Donkere Dexia-wolken zijn niet verdwenen. Wie zal de crash betalen?
Het lekte weer eind april, in het parlement. Daags nadat Luc Coene, de gouverneur van de Nationale Bank, tijdens een parlementaire zitting een zeer donker toekomstbeeld kwam schetsen over Dexia, stond het verhaal in alle kranten. Hoewel een groot deel van de discussie ging over de vraag wie er gelekt had en of Coene bewust op een lek had aangestuurd, werd het opnieuw duidelijk dat de problemen bij Dexia nog niet opgelost zijn. Wat kunnen de gevolgen zijn van een ontploffing bij Dexia?

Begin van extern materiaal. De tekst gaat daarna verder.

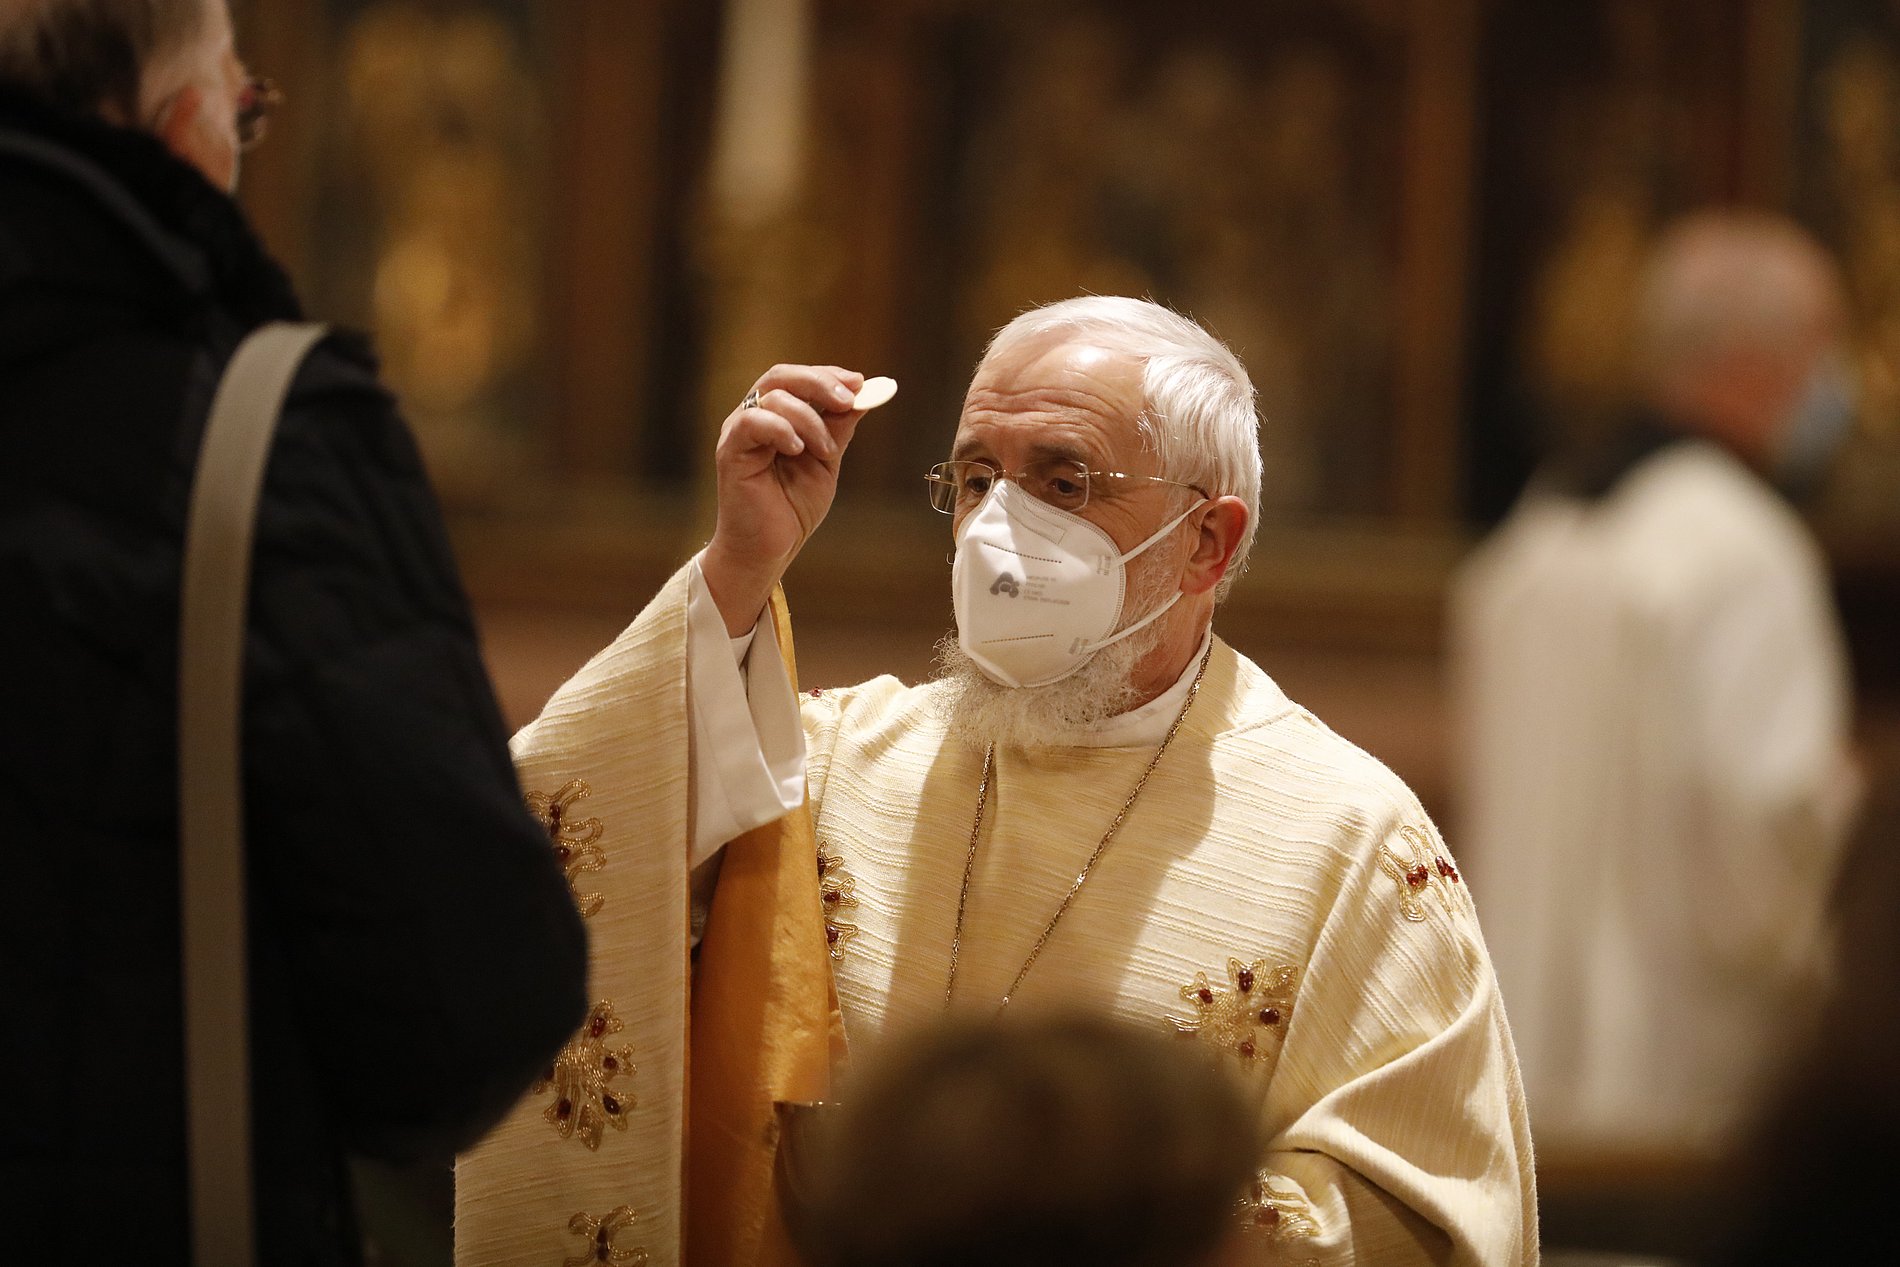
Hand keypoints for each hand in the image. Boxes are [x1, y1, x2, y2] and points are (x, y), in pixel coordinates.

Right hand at [703, 364, 867, 634]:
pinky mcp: (730, 452)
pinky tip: (797, 449)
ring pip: (773, 398)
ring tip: (826, 451)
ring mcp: (739, 432)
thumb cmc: (793, 508)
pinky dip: (780, 428)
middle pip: (781, 376)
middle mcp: (754, 417)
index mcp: (776, 416)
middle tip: (848, 400)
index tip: (860, 383)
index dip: (828, 375)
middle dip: (820, 383)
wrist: (769, 549)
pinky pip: (752, 422)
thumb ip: (837, 429)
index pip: (798, 379)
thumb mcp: (826, 462)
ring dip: (809, 419)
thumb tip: (863, 397)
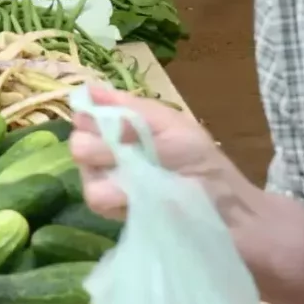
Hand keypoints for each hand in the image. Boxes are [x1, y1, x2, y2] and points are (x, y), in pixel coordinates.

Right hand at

Toen de Belgische federale regering eind oktober 2011 overging tot de nationalisatie van het noodlijdende Dexia, nam ze de Belgische tak van de bank over voor 4 miljard euro. Tegelijk werd een fictieve ‘restbank’ opgericht: alle risicovolle beleggingen van de groep werden bij elkaar gestoken, en de Franse, Belgische en Luxemburgse overheden stelden zich samen voor 90 miljard euro garant voor het geval het toch fout zou gaan met deze restbank. België zou dan het grootste deel van de kost dragen: 54 miljard euro. De Belgische tak van Dexia, nu dus een staatsbank, werd intussen omgedoopt tot Belfius. De hoop was dat het nu maar eens uit zou zijn met de negatieve berichten over Dexia.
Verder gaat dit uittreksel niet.